╭──

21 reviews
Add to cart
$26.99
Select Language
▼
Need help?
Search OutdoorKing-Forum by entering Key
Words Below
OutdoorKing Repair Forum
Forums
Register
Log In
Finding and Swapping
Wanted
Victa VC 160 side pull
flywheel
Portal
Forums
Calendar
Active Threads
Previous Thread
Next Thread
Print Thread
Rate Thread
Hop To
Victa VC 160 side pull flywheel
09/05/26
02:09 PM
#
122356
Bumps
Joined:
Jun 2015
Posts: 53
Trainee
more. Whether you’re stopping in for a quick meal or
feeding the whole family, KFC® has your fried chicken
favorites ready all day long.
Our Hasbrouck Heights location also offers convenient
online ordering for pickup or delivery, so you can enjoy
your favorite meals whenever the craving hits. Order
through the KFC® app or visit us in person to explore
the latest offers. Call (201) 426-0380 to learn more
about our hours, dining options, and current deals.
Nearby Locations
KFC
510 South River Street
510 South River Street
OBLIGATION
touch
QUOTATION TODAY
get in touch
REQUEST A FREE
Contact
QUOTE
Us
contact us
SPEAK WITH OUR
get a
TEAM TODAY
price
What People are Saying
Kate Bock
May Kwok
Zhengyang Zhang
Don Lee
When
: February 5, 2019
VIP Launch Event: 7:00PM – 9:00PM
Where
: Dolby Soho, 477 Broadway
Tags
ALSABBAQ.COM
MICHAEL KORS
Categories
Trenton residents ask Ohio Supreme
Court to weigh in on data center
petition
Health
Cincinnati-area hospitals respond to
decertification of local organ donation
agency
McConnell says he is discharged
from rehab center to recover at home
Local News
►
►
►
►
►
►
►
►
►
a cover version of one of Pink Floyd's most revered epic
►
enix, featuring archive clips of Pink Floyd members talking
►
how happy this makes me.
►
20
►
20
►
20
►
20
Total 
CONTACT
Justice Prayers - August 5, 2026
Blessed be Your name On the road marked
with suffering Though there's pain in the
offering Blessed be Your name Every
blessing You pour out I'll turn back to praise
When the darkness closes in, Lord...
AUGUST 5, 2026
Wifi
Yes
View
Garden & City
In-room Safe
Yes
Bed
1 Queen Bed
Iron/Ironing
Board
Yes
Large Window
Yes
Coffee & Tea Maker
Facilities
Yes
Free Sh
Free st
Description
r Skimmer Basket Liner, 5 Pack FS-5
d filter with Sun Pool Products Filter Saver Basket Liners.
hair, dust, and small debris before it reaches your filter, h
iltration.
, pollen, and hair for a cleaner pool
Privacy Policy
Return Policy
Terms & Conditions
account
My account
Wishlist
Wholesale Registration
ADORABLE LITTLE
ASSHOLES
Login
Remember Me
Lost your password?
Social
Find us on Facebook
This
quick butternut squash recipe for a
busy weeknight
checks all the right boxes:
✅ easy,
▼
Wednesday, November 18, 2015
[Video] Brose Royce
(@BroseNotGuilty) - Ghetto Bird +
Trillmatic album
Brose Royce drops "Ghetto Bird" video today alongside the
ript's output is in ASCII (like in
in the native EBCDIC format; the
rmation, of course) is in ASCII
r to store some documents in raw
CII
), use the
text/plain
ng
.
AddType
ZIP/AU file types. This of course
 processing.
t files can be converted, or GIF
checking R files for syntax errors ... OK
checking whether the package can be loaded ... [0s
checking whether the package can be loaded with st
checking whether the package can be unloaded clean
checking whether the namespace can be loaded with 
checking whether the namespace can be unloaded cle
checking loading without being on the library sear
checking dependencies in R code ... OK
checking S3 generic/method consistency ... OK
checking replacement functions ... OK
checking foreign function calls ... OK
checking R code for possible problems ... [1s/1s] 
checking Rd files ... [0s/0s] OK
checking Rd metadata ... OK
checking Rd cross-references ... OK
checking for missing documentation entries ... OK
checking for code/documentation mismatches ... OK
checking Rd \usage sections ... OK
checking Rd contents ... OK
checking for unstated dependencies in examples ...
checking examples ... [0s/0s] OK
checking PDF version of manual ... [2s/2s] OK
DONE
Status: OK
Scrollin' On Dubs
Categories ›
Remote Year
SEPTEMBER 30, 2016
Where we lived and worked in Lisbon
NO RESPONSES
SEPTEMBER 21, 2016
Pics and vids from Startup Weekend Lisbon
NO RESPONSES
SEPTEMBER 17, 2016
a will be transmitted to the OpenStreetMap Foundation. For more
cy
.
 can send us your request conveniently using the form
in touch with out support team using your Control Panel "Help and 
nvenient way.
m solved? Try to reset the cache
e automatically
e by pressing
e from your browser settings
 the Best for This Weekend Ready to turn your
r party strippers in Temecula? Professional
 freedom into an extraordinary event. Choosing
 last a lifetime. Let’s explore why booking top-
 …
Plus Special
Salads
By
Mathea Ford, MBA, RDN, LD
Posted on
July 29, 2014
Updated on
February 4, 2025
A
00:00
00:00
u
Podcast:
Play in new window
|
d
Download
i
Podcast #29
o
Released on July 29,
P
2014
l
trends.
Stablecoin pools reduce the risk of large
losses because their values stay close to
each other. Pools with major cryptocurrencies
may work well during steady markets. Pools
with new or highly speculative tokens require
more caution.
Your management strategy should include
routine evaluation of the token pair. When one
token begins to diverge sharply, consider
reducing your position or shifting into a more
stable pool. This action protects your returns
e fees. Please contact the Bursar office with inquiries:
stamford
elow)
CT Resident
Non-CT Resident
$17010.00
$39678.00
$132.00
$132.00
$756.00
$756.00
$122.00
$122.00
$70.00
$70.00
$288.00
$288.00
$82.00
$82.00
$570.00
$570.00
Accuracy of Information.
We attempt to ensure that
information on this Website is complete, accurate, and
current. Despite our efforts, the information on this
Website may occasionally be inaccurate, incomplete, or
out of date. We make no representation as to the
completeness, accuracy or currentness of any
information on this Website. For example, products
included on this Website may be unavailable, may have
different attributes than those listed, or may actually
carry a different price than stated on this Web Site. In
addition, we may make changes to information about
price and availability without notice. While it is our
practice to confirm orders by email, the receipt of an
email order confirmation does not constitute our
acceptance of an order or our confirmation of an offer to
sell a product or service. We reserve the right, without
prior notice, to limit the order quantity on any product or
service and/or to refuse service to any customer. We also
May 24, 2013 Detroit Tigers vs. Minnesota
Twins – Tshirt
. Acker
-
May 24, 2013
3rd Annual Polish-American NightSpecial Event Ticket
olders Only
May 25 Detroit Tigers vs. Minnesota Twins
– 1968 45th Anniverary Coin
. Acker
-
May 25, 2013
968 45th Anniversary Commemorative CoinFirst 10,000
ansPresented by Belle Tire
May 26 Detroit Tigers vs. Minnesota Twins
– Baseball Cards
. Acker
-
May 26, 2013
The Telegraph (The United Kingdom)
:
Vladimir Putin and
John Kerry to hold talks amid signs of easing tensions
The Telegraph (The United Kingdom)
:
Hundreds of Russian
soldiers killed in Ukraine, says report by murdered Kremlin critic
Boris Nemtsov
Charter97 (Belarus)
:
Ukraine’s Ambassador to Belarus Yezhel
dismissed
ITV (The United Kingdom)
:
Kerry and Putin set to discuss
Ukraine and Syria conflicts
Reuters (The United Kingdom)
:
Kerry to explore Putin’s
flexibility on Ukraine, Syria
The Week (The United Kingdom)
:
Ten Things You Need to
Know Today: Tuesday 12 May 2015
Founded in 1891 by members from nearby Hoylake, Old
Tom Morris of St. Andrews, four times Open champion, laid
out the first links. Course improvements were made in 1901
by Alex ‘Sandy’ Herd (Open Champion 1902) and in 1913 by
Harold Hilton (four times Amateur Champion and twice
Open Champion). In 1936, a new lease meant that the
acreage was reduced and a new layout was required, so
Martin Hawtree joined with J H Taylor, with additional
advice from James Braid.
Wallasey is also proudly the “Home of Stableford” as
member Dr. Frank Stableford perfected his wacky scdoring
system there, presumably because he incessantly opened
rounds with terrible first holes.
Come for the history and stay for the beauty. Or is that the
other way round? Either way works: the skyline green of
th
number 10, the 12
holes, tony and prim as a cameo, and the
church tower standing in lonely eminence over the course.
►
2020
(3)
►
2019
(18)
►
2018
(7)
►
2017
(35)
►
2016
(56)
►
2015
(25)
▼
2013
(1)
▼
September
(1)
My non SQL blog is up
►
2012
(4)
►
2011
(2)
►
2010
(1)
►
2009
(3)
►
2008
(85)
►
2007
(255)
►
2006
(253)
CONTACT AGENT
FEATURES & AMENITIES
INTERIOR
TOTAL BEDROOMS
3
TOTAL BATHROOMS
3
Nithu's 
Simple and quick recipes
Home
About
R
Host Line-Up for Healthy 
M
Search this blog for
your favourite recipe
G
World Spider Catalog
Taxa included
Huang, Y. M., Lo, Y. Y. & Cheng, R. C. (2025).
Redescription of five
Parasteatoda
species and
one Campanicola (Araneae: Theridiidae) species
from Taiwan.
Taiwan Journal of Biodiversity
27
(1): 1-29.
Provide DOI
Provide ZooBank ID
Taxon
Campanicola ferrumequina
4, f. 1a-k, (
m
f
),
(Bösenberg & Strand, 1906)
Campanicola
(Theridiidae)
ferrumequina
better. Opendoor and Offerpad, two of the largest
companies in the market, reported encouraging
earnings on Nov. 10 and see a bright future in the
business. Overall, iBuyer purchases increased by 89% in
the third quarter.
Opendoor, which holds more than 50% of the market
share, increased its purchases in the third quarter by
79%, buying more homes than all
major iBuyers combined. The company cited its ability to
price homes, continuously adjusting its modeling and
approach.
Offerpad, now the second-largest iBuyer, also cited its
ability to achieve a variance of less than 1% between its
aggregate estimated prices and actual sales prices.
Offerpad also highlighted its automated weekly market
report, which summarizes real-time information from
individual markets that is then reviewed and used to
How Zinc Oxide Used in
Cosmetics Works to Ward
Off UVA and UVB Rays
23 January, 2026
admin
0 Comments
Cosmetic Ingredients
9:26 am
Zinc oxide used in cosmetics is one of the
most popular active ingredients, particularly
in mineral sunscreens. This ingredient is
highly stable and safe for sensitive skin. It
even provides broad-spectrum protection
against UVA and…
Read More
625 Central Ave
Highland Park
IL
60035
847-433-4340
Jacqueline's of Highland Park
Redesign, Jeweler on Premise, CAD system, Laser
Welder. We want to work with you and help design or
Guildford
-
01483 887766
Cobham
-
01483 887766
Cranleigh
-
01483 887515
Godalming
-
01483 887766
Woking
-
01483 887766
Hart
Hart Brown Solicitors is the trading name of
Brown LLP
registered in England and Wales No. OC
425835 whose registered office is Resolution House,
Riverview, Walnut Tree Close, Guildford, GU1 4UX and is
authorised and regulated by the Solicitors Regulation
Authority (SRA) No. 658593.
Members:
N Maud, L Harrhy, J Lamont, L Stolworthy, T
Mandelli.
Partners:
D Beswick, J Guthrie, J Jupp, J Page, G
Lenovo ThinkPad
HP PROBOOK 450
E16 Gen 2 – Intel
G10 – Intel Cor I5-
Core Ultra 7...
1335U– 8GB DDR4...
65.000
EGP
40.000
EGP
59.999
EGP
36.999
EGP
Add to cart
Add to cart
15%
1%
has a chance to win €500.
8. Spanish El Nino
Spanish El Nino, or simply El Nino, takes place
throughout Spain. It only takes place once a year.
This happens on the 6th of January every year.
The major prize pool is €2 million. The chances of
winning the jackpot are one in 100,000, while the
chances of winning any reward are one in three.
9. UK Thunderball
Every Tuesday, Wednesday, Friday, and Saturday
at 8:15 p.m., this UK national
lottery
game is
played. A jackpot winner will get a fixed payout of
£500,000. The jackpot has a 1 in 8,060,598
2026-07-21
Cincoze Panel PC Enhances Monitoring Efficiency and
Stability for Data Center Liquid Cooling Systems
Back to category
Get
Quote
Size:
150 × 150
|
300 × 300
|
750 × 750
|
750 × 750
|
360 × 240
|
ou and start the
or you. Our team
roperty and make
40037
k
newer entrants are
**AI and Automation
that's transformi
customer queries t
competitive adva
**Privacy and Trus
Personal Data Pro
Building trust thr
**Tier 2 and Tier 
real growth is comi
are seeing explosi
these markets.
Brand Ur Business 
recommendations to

╰──

● ASSIGNED TASK
Reproduce the material from its first line through the line containing "through the KFC®", including both.

● ANSWER FOR THE TASK
21 reviews
Add to cart
$26.99
Select Language
▼
Need help?
Search OutdoorKing-Forum by entering Key
Words Below
OutdoorKing Repair Forum
Forums
Register
Log In
Finding and Swapping
Wanted
Victa VC 160 side pull
flywheel
Portal
Forums
Calendar
Active Threads
Previous Thread
Next Thread
Print Thread
Rate Thread
Hop To
Victa VC 160 side pull flywheel
09/05/26
02:09 PM
#
122356
Bumps
Joined:
Jun 2015
Posts: 53
Trainee
more. Whether you’re stopping in for a quick meal or
feeding the whole family, KFC® has your fried chicken
favorites ready all day long.
Our Hasbrouck Heights location also offers convenient
online ordering for pickup or delivery, so you can enjoy
your favorite meals whenever the craving hits. Order
through the KFC® app or visit us in person to explore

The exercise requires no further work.